Task to carry out » Wherever a line of the data contains "most", copy that line.

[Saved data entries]
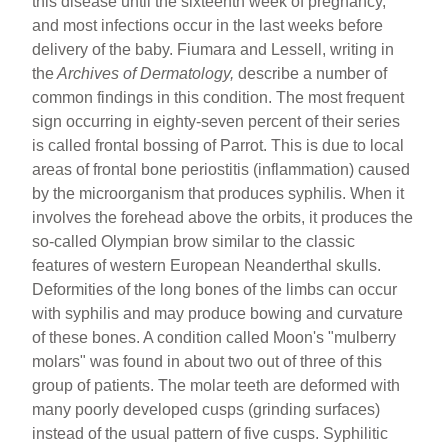
this disease until the sixteenth week of pregnancy,
and most infections occur in the last weeks before
delivery of the baby. Fiumara and Lessell, writing in
the
Archives of Dermatology,
describe a number of
common findings in this condition. The most frequent
sign occurring in eighty-seven percent of their series
is called frontal bossing of Parrot. This is due to local
areas of frontal bone periostitis (inflammation) caused
by the microorganism that produces syphilis. When it
involves the forehead above the orbits, it produces the
so-called Olympian brow similar to the classic
features of western European Neanderthal skulls.
Deformities of the long bones of the limbs can occur
with syphilis and may produce bowing and curvature
of these bones. A condition called Moon's "mulberry
molars" was found in about two out of three of this
group of patients. The molar teeth are deformed with
many poorly developed cusps (grinding surfaces)
instead of the usual pattern of five cusps. Syphilitic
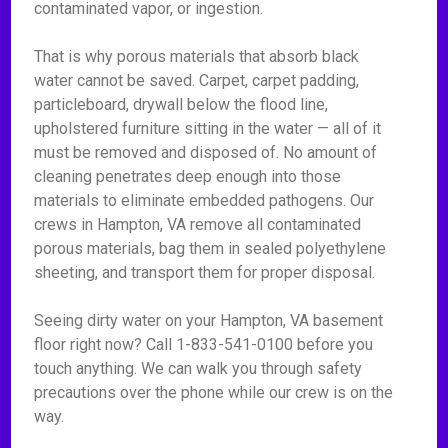
contaminated vapor, or ingestion.
That is why porous materials that absorb black
water cannot be saved. Carpet, carpet padding,
particleboard, drywall below the flood line,
upholstered furniture sitting in the water — all of it
must be removed and disposed of. No amount of
cleaning penetrates deep enough into those
materials to eliminate embedded pathogens. Our
crews in Hampton, VA remove all contaminated
porous materials, bag them in sealed polyethylene
sheeting, and transport them for proper disposal.
Seeing dirty water on your Hampton, VA basement
floor right now? Call 1-833-541-0100 before you
touch anything. We can walk you through safety
precautions over the phone while our crew is on the
way.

Expected answer »
and most infections occur in the last weeks before
common findings in this condition. The most frequent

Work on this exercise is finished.